---- Available data
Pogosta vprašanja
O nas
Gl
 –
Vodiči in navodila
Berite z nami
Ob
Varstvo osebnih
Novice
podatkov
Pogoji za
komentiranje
--------
---- Available data
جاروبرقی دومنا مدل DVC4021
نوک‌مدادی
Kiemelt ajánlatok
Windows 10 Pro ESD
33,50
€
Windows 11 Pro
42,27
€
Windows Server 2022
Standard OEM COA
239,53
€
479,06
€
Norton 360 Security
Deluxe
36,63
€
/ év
--------
**Job:**
Return the lines starting at the one that contains "Pogosta vprašanja" and ending at the one that contains "komentiranje", both included, reproducing them exactly.

**Written solution:**
Pogosta vprašanja
O nas
Gl
 –
Vodiči in navodila
Berite z nami
Ob
Varstvo osebnih
Novice
podatkov
Pogoji za
komentiranje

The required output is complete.